Collected data entries:

┌──

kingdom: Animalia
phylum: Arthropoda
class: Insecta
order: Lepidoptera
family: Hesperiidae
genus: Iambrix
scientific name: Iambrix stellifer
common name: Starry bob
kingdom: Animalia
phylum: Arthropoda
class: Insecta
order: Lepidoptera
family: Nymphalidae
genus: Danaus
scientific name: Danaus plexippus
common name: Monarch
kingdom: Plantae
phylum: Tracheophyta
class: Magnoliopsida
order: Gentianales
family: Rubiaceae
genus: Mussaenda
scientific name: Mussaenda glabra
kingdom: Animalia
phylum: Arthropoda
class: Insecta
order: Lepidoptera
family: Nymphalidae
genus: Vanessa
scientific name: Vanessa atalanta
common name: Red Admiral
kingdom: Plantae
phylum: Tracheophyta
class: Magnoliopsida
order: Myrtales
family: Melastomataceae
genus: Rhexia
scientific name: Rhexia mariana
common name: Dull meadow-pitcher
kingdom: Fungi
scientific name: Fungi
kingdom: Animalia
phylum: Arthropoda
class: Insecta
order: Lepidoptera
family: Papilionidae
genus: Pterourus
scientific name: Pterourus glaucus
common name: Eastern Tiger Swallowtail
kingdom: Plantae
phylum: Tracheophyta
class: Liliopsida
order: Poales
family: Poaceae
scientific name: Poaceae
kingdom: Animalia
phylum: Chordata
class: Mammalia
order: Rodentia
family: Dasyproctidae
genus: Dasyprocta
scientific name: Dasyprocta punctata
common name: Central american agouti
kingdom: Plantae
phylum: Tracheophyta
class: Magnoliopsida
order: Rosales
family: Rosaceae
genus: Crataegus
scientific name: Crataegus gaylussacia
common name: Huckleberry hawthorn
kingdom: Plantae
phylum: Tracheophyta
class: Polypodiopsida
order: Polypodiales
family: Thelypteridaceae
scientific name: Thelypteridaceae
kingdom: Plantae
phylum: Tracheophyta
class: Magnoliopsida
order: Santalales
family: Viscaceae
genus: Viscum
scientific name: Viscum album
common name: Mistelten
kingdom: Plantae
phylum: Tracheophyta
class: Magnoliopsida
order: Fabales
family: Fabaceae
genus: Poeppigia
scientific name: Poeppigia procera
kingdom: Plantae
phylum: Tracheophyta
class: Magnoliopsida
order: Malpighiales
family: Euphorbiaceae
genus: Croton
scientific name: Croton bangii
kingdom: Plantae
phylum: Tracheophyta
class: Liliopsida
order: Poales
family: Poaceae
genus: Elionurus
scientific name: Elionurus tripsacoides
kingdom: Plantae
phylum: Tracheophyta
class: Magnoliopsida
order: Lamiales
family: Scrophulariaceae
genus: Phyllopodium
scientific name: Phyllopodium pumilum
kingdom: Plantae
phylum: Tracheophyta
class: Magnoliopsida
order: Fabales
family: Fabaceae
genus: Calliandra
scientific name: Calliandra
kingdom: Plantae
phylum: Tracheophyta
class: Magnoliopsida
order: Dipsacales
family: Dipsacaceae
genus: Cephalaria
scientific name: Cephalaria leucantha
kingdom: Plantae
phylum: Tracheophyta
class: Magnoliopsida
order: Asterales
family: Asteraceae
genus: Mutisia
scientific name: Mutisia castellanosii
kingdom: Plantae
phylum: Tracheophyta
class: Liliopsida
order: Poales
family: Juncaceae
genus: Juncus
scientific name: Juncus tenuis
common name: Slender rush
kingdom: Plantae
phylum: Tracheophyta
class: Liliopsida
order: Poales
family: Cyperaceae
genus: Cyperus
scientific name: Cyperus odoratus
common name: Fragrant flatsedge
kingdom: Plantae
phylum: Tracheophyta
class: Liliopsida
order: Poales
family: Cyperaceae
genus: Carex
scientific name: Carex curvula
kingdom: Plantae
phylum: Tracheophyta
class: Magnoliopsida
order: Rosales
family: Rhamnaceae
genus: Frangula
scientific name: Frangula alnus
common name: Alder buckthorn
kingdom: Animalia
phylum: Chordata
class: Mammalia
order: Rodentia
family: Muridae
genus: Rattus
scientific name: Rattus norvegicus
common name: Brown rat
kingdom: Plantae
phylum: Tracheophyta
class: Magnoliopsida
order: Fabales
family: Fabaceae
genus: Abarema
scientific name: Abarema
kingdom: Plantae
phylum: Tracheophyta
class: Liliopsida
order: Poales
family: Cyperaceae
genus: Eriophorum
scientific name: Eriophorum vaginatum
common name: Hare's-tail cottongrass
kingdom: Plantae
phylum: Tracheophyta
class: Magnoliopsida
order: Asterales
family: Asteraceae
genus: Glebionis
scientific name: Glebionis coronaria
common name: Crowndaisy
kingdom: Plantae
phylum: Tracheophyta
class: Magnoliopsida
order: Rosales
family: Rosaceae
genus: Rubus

└──

Convert the entries above, everything from the start down to the line containing "scientific name: Rhexia mariana", into a two-column CSV with the columns "field" and "value". Give one row per line, and put each item in its own quoted field, with any line breaks turned into spaces.

field,value
"kingdom:","Animalia"
"phylum:","Arthropoda"
"class:","Insecta"
"order:","Lepidoptera"
"family:","Hesperiidae"
"genus:","Iambrix"
"scientific name:","Iambrix stellifer"
"common name:","Starry bob"
"kingdom:","Animalia"
"phylum:","Arthropoda"
"class:","Insecta"
"order:","Lepidoptera"
"family:","Nymphalidae"
"genus:","Danaus"
"scientific name:","Danaus plexippus"
"common name:","Monarch"
"kingdom:","Plantae"
"phylum:","Tracheophyta"
"class:","Magnoliopsida"
"order:","Gentianales"
"family:","Rubiaceae"
"genus:","Mussaenda"
"scientific name:","Mussaenda glabra"
"kingdom:","Animalia"
"phylum:","Arthropoda"
"class:","Insecta"
"order:","Lepidoptera"
"family:","Nymphalidae"
"genus:","Vanessa"
"scientific name:","Vanessa atalanta"
"common name:","Red Admiral"
"kingdom:","Plantae"
"phylum:","Tracheophyta"
"class:","Magnoliopsida"
"order:","Myrtales"
"family:","Melastomataceae"
"genus:","Rhexia"
"scientific name:","Rhexia mariana"